I mentioned in one of my posts the other day about a piece of writing which I read when in India. Well, I thought a good starting point would be to share this. The book I was reading at the time was ‘A Field Guide to Getting Lost’ by Rebecca Solnit. However, the piece within her book which follows here was taken from Stephen Batchelor’s ‘Buddhism Without Beliefs’.
“SHUL” (Tibetan word) = TRACK
“A mark that remains after that which made it has passed by – a footprint for example.”
In other contexts ‘SHUL’ is used to describe the scarred hollow in the ground where a house once stood, the channel worn through rock where a river runs in flood, the indentation in the grass where an animal slept last night.

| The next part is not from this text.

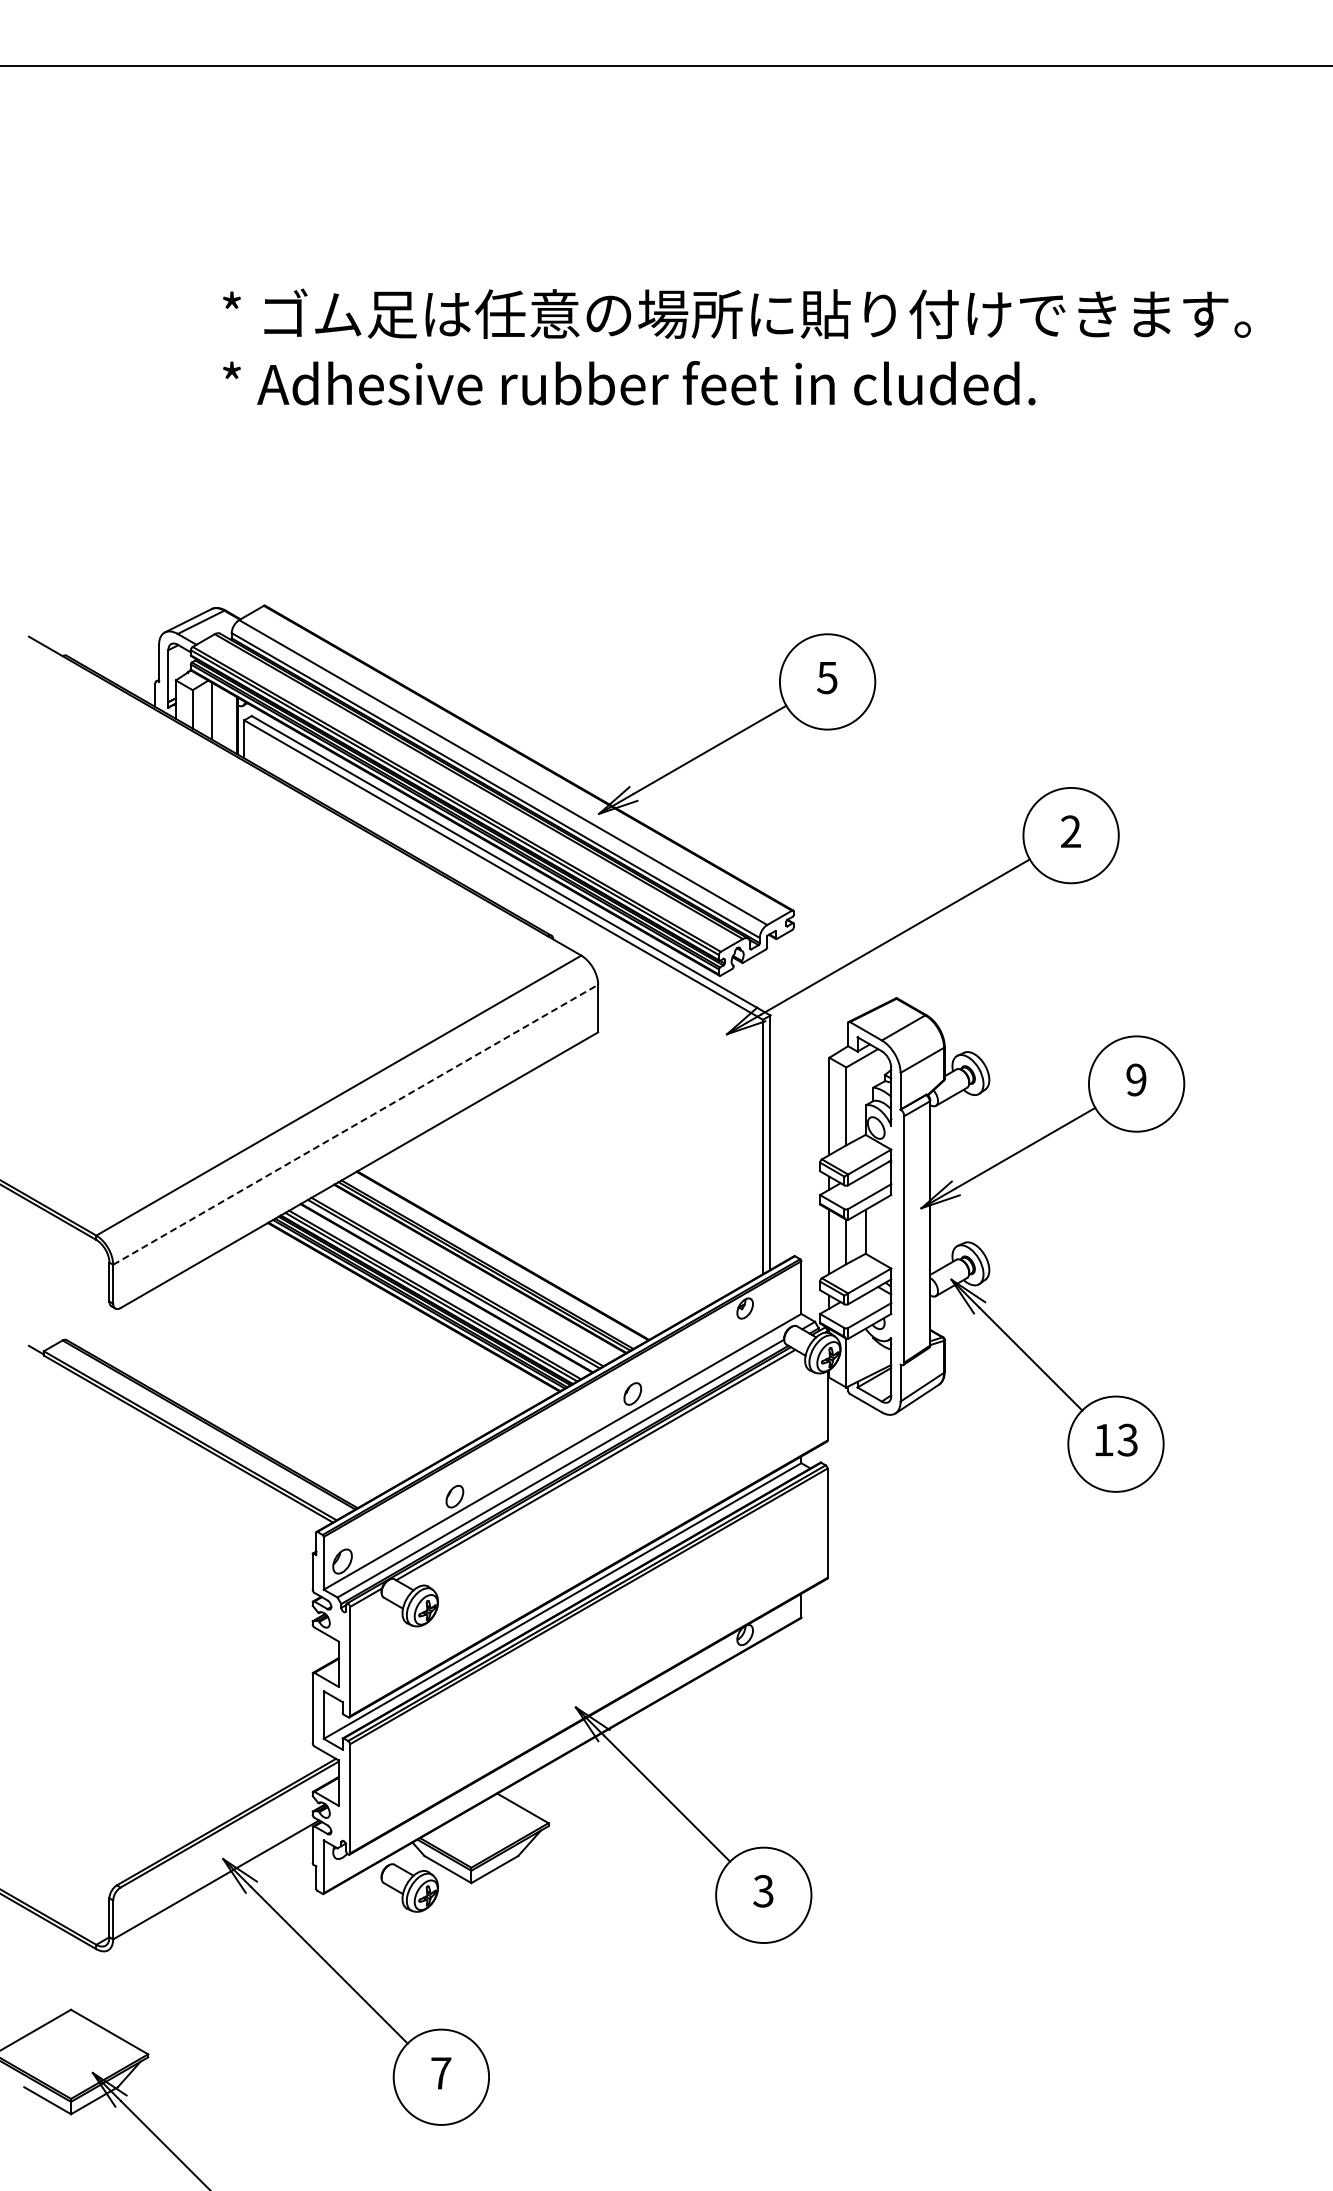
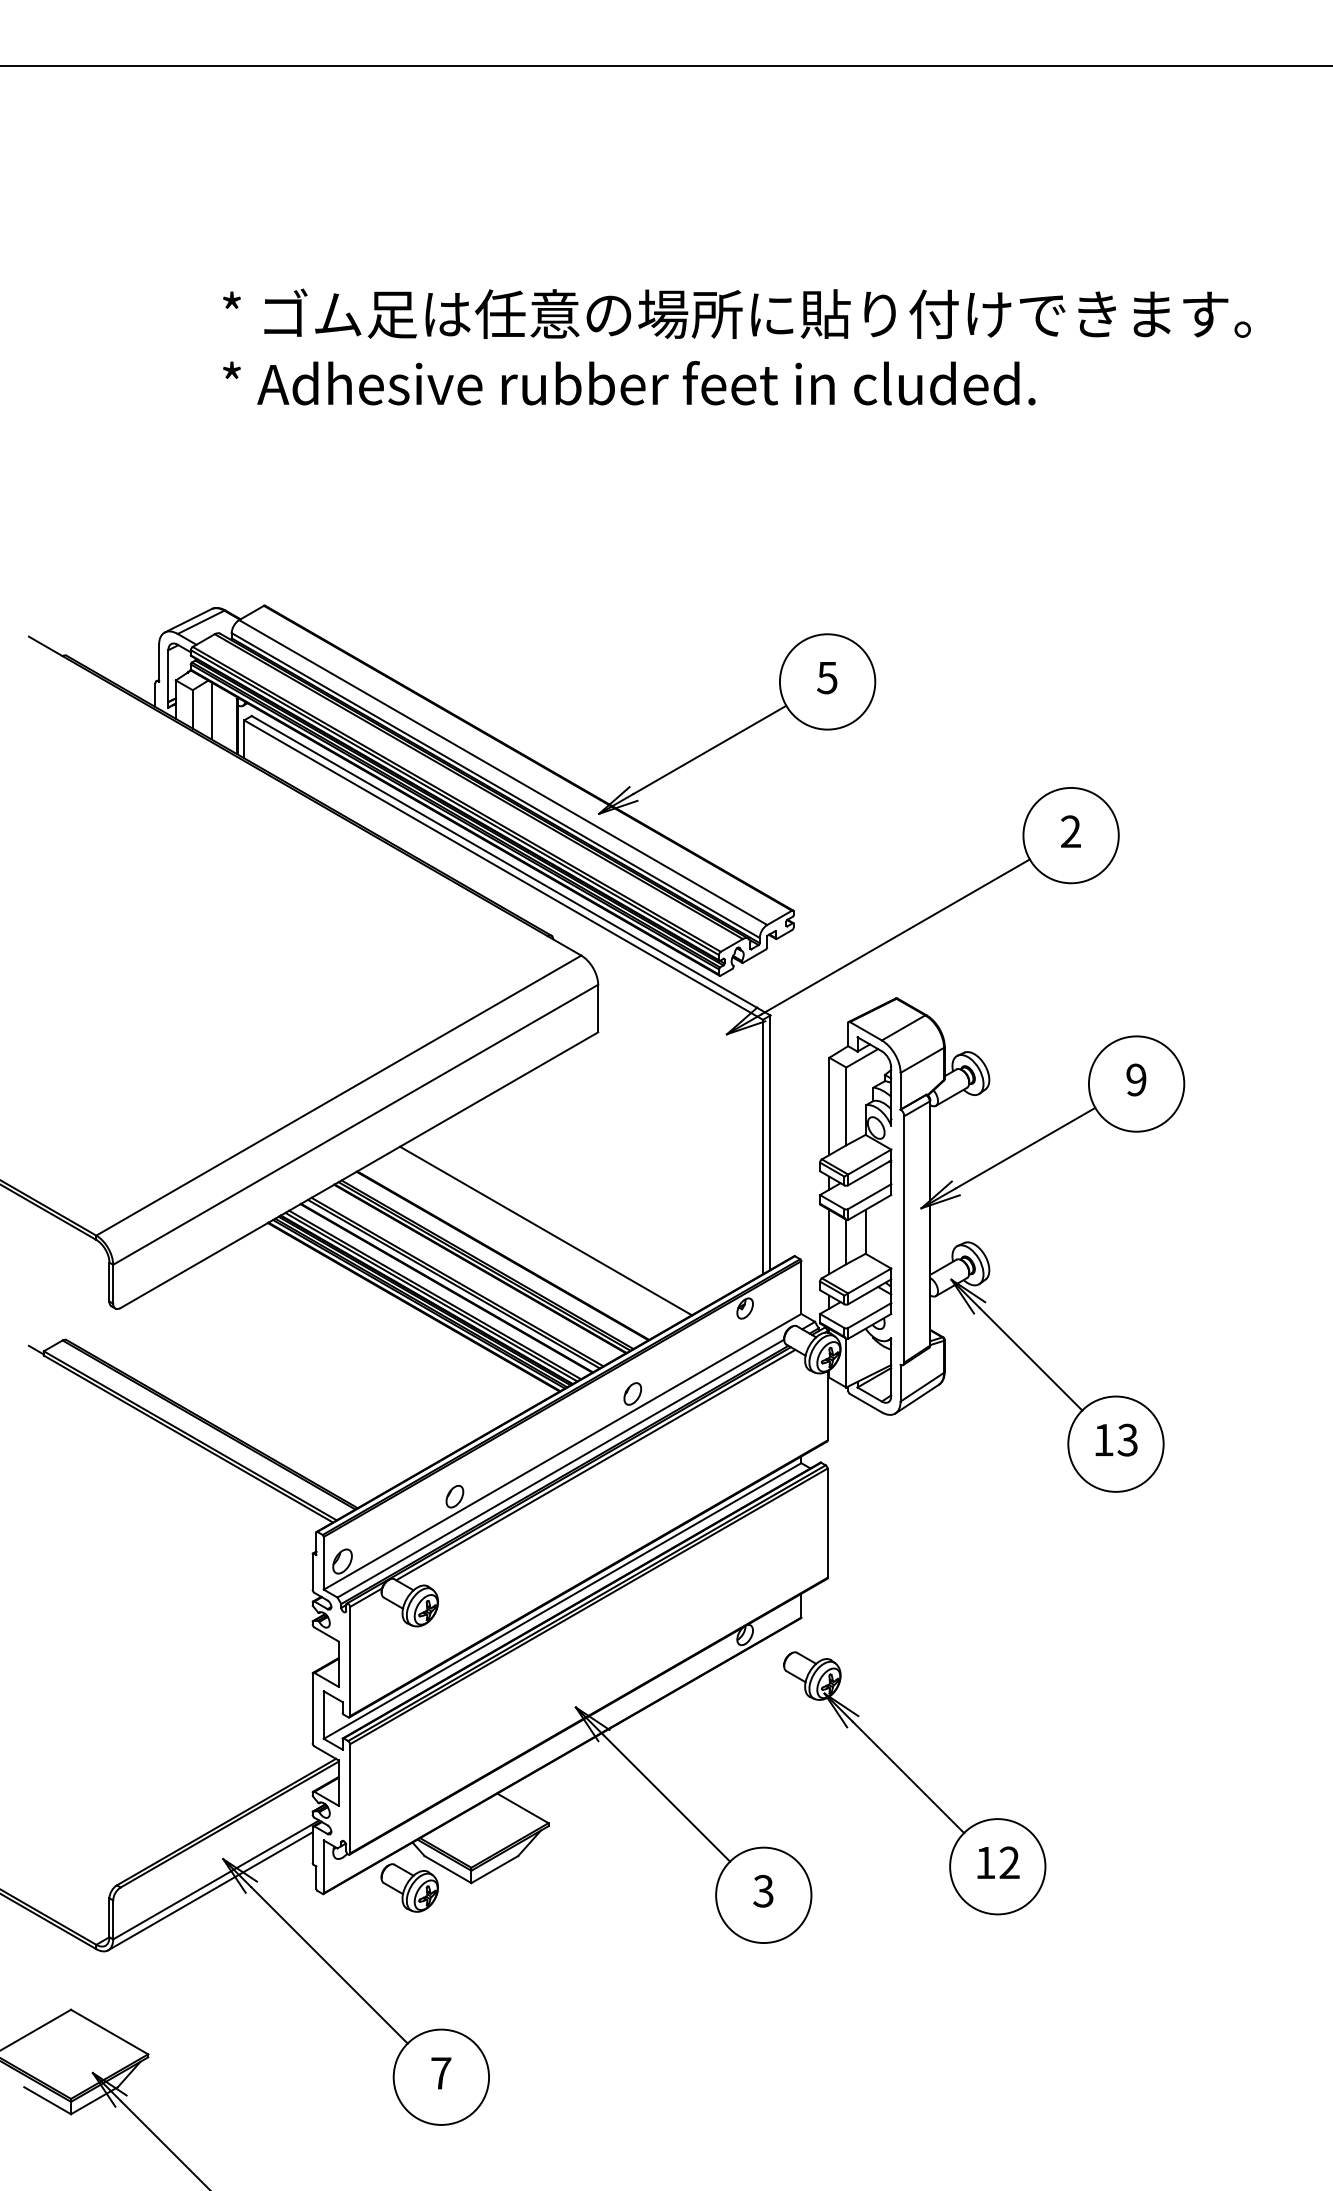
line at (356, 1124): dashed -> solid
line at (545, 1230): none -> present
part at (914, 1783): none -> present
line at (210, 1891): none -> present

All of these are ‘SHUL’ – the impression of something that used to be there.
A path is a ‘SHUL’ because it is an impression in the ground left by the regular treading of feet, which has kept it clear of obstructions and maintained it for the use of others.
As a ‘SHUL’, emptiness can be compared to the impression of something that used to be there. In this case, such an impression is formed by the indentations, hollows, scars and marks left by the turbulence of selfish craving.”
And from his website:
“A path is a ‘SHUL’ because of its essentially negative nature. An impression in the ground left by the regular tread of feet, a passage which is clear of obstruction.
We can translate ‘SHUL’ as track which in English means path/impression left by animal or person. To experience the track like nature of emptiness would be like recovering a path that had been lost, or stumbling into a clearing in the forest, where suddenly you can move and see clearly. To know emptiness is to experience the shocking absence of what normally determines the sense of who we are. It may only last a moment before the habits of a lifetime reassert themselves and close in once more. But for that moment, one witnesses oneself and the world as immediate, vivid and vulnerable.”